-- Action item --
Using the fishing forum thread below, answer yes or no to whether each statement agrees with it, and quote the words that decide it: (a) In the list ranked "From first to worst," the Conneaut is called the best river early in the season; (b) steelheader007 says the creek banks at the ford can still be walked; (c) Carpman has fished the Ashtabula before.

I rarely run into people since I start fishing very early in the morning since I use a small light stick on my float. This is very effective and most times I can fish out a spot before anybody arrives . I'm also willing to go the extra mile and I'll cover a lot of water. 

The Bula is a decent river but not the best.........


----------



## jlamson

thats really the only place i fish and do very well in most cases i do love to fish conneaute but some day would love to hit another trib some time down the road, good fishin


----------



## kernal83

Was the ford just recently posted? If its the spot I am thinking of, as of last year, you were able to walk down stream as long as you did not fish in front of the house. I don't usually actually fish the ford, but are you still able to walk down stream. That would be a shame if that spot is now off limits.


----------



## steelheader007

kernal83 said:


> Was the ford just recently posted? If its the spot I am thinking of, as of last year, you were able to walk down stream as long as you did not fish in front of the house. I don't usually actually fish the ford, but are you still able to walk down stream. That would be a shame if that spot is now off limits.



Well sorry, but the creek banks and the creek bed are off limits in this spot. The same family owns both sides of the creek in this location.


----------



## OhioFlyer

master of steel said:


> The Bula is a decent river but not the best.........


In your opinion, if you don't mind, what do you prefer?


----------



## master of steel

OhioFlyer said:


> In your opinion, if you don't mind, what do you prefer?


From first to worst

*Grand* - Large and it's a pinner's dream
*Conneaut* - Best river early in the season
*Vermilion* - A lot of deep holes, great for float fishing
*Chagrin* - Lower is too crowded, but the upper section is nice
*Ashtabula* - Clears the quickest and is better suited to fly fishing
*Rocky* - I live 5 minutes away and I barely fish it. Easy access and too many people.
*PA* - forget about it!


----------



## Carpman

Sorry, didn't know the "ford" was off limits, am from mansfield just looking for a spot to steelie fish. I have never fished the ashtabula before, but it sounds fun to fish in the "legal" spots. I apologize for not knowing better......!

-- Supplied information --
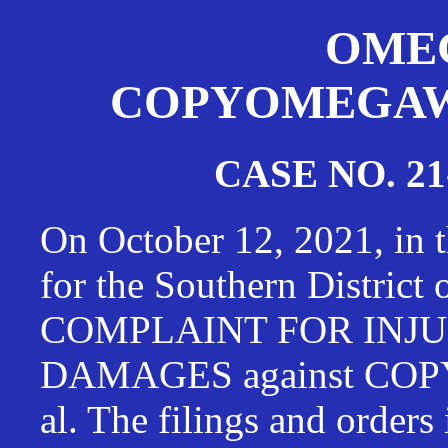
OMEG
COPYOMEGAWAT
CASE NO. 21
On October 12, 2021, in t
for the Southern District
COMPLAINT FOR INJU
DAMAGES against CO
al. The filings and orders 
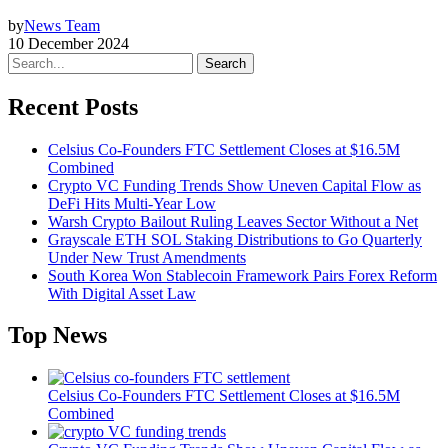
by
News Team
10 December 2024
Search
Recent Posts
Celsius Co-Founders FTC Settlement Closes at $16.5M
Combined
Crypto VC Funding Trends Show Uneven Capital Flow as
DeFi Hits Multi-Year Low
Warsh Crypto Bailout Ruling Leaves Sector Without a Net
Grayscale ETH SOL Staking Distributions to Go Quarterly
Under New Trust Amendments
South Korea Won Stablecoin Framework Pairs Forex Reform
With Digital Asset Law
Top News
Celsius Co-Founders FTC Settlement Closes at $16.5M
Combined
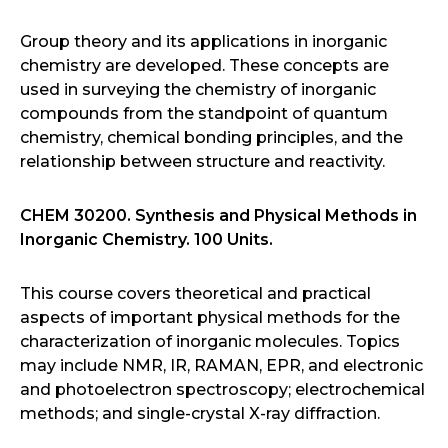
Group theory and its applications in inorganic
chemistry are developed. These concepts are
used in surveying the chemistry of inorganic
compounds from the standpoint of quantum
chemistry, chemical bonding principles, and the
relationship between structure and reactivity.
CHEM 30200. Synthesis and Physical Methods in
Inorganic Chemistry. 100 Units.
This course covers theoretical and practical
aspects of important physical methods for the
characterization of inorganic molecules. Topics
may include NMR, IR, RAMAN, EPR, and electronic
and photoelectron spectroscopy; electrochemical
methods; and single-crystal X-ray diffraction.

-- Response below --
(a) Yes: "*Conneaut* - Best river early in the season"
(b) No: "Well sorry, but the creek banks and the creek bed are off limits in this spot."
(c) No: "I have never fished the ashtabula before"